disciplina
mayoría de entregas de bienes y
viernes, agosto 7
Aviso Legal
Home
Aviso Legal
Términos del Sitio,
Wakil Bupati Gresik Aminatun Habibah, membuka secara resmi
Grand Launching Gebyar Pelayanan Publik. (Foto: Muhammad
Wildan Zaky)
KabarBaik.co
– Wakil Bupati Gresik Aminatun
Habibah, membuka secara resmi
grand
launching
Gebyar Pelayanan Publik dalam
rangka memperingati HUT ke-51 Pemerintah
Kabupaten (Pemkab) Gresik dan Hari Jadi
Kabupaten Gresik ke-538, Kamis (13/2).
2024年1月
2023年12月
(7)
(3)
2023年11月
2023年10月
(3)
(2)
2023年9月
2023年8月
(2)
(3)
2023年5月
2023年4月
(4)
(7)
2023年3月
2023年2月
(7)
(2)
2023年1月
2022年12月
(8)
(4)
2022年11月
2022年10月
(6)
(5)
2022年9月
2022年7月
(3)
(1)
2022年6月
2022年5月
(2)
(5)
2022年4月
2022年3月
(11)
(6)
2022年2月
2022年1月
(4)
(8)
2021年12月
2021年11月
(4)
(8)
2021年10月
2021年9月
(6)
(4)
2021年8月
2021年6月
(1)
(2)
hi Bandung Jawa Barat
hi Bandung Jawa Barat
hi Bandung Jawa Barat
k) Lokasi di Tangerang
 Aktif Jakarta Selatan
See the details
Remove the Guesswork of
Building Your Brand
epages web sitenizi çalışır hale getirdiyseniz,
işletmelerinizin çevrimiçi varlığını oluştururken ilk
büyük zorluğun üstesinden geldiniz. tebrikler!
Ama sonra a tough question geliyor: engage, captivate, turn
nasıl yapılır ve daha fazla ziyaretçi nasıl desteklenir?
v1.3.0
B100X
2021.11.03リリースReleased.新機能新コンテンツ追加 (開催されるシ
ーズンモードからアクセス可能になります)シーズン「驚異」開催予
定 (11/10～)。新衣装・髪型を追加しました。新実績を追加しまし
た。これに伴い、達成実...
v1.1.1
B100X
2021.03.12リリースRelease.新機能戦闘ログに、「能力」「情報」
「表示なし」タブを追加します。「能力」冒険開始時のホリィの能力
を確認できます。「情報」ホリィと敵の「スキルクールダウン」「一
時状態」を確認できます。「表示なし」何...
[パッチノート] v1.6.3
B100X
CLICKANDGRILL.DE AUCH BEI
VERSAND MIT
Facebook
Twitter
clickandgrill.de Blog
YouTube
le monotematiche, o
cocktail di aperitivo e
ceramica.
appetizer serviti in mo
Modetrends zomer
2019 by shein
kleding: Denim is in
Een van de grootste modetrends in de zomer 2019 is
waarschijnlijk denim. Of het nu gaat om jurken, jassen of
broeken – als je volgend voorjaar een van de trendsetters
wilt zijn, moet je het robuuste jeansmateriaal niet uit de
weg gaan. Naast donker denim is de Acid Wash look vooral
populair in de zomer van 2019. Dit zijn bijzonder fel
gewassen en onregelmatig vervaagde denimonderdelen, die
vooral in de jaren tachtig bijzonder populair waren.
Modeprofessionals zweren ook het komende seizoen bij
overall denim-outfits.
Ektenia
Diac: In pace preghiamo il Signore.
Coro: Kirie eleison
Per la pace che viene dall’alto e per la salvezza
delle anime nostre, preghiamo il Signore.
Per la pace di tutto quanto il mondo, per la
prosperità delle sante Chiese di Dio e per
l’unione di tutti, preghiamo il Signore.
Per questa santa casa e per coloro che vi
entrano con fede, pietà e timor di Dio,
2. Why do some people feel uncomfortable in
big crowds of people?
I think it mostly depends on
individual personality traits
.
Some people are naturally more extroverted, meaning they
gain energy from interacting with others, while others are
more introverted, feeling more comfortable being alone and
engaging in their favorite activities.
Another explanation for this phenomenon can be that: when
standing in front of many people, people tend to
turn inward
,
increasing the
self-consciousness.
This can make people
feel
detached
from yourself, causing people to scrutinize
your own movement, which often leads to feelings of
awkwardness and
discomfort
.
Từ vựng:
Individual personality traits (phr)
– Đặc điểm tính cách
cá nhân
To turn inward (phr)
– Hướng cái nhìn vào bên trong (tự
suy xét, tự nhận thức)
☆ ☆ ☆ ☆ ☆ ☆ ☆
### Task to carry out
Your answer must be an exact transcription of all the data above.

### Exercise response
disciplina
mayoría de entregas de bienes y
viernes, agosto 7
Aviso Legal
Home
Aviso Legal
Términos del Sitio,
Wakil Bupati Gresik Aminatun Habibah, membuka secara resmi
Grand Launching Gebyar Pelayanan Publik. (Foto: Muhammad
Wildan Zaky)
KabarBaik.co
– Wakil Bupati Gresik Aminatun
Habibah, membuka secara resmi
grand
launching
Gebyar Pelayanan Publik dalam
rangka memperingati HUT ke-51 Pemerintah
Kabupaten (Pemkab) Gresik dan Hari Jadi
Kabupaten Gresik ke-538, Kamis (13/2).
2024年1月
2023年12月
(7)
(3)
2023年11月
2023年10月
(3)
(2)
2023年9月
2023年8月
(2)
(3)
2023年5月
2023年4月
(4)
(7)
2023年3月
2023年2月
(7)
(2)
2023年1月
2022年12月
(8)
(4)
2022年11月
2022年10月
(6)
(5)
2022年9月
2022年7月
(3)
(1)
2022年6月
2022年5月
(2)
(5)
2022年4月
2022年3月
(11)
(6)
2022年2月
2022年1月
(4)
(8)
2021年12月
2021年11月
(4)
(8)
2021年10月
2021年9月
(6)
(4)
2021年8月
2021年6月
(1)
(2)
hi Bandung Jawa Barat
hi Bandung Jawa Barat
hi Bandung Jawa Barat
k) Lokasi di Tangerang
 Aktif Jakarta Selatan
See the details
Remove the Guesswork of
Building Your Brand
epages web sitenizi çalışır hale getirdiyseniz,
işletmelerinizin çevrimiçi varlığını oluştururken ilk
büyük zorluğun üstesinden geldiniz. tebrikler!
Ama sonra a tough question geliyor: engage, captivate, turn
nasıl yapılır ve daha fazla ziyaretçi nasıl desteklenir?
v1.3.0
B100X
2021.11.03リリースReleased.新機能新コンテンツ追加 (開催されるシ
ーズンモードからアクセス可能になります)シーズン「驚異」開催予
定 (11/10～)。新衣装・髪型を追加しました。新実績を追加しまし
た。これに伴い、達成実...
v1.1.1
B100X
2021.03.12リリースRelease.新機能戦闘ログに、「能力」「情報」
「表示なし」タブを追加します。「能力」冒険開始時のホリィの能力
を確認できます。「情報」ホリィと敵の「スキルクールダウン」「一
時状態」を確認できます。「表示なし」何...
[パッチノート] v1.6.3
B100X
CLICKANDGRILL.DE AUCH BEI
VERSAND MIT
Facebook
Twitter
clickandgrill.de Blog
YouTube
le monotematiche, o
cocktail di aperitivo e
ceramica.
appetizer serviti in mo
Modetrends zomer
2019 by shein
kleding: Denim is in
Een van de grootste modetrends in de zomer 2019 is
waarschijnlijk denim. Of het nu gaat om jurken, jassen of
broeken – als je volgend voorjaar een van de trendsetters
wilt zijn, moet je het robuuste jeansmateriaal niet uit de
weg gaan. Naast donker denim is de Acid Wash look vooral
populair in de zomer van 2019. Dit zijn bijzonder fel
gewassen en onregelmatig vervaagde denimonderdelen, die
vooral in de jaren tachtig bijzonder populair waren.
Modeprofessionals zweren ook het komende seizoen bij
overall denim-outfits.
Ektenia
Diac: In pace preghiamo il Signore.
Coro: Kirie eleison
Per la pace che viene dall’alto e per la salvezza
delle anime nostre, preghiamo il Signore.
Per la pace di tutto quanto il mondo, per la
prosperità delle sante Chiese di Dio e per
l’unione di tutti, preghiamo il Signore.
Per questa santa casa e per coloro che vi
entrano con fede, pietà e timor di Dio,
2. Why do some people feel uncomfortable in
big crowds of people?
I think it mostly depends on
individual personality traits
.
Some people are naturally more extroverted, meaning they
gain energy from interacting with others, while others are
more introverted, feeling more comfortable being alone and
engaging in their favorite activities.
Another explanation for this phenomenon can be that: when
standing in front of many people, people tend to
turn inward
,
increasing the
self-consciousness.
This can make people
feel
detached
from yourself, causing people to scrutinize
your own movement, which often leads to feelings of
awkwardness and
discomfort
.
Từ vựng:
Individual personality traits (phr)
– Đặc điểm tính cách
cá nhân
To turn inward (phr)
– Hướng cái nhìn vào bên trong (tự
suy xét, tự nhận thức)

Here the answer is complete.